◆ **Stated exercise**:
Return each of the following records line by line, with no change to any character.

Lists of layout items with their boxes

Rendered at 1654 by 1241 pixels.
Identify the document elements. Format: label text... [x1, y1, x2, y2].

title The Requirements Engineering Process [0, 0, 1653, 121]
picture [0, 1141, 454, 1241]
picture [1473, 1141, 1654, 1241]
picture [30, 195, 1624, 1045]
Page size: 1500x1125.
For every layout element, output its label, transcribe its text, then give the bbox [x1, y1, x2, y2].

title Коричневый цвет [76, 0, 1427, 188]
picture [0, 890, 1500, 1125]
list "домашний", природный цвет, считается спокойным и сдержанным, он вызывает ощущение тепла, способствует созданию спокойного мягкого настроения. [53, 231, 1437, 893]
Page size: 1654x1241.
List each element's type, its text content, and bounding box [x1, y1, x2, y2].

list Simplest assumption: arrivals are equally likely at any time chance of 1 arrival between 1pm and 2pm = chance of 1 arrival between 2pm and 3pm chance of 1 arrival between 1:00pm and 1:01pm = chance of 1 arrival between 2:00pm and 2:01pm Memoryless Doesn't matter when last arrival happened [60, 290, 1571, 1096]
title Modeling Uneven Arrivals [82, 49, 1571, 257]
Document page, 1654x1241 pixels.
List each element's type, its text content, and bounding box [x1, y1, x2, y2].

◆ **Complete answer**:
Rendered at 1654 by 1241 pixels.
Identify the document elements. Format: label text... [x1, y1, x2, y2].

title The Requirements Engineering Process [0, 0, 1653, 121]
picture [0, 1141, 454, 1241]
picture [1473, 1141, 1654, 1241]
picture [30, 195, 1624, 1045]
Page size: 1500x1125.
For every layout element, output its label, transcribe its text, then give the bbox [x1, y1, x2, y2].

title Коричневый цвет [76, 0, 1427, 188]
picture [0, 890, 1500, 1125]
list "домашний", природный цвет, считается спокойным и сдержанным, он вызывает ощущение тепла, способствует созданию спокойного мягкого настроения. [53, 231, 1437, 893]
Page size: 1654x1241.
List each element's type, its text content, and bounding box [x1, y1, x2, y2].

list Simplest assumption: arrivals are equally likely at any time chance of 1 arrival between 1pm and 2pm = chance of 1 arrival between 2pm and 3pm chance of 1 arrival between 1:00pm and 1:01pm = chance of 1 arrival between 2:00pm and 2:01pm Memoryless Doesn't matter when last arrival happened [60, 290, 1571, 1096]
title Modeling Uneven Arrivals [82, 49, 1571, 257]
Document page, 1654x1241 pixels.
List each element's type, its text content, and bounding box [x1, y1, x2, y2].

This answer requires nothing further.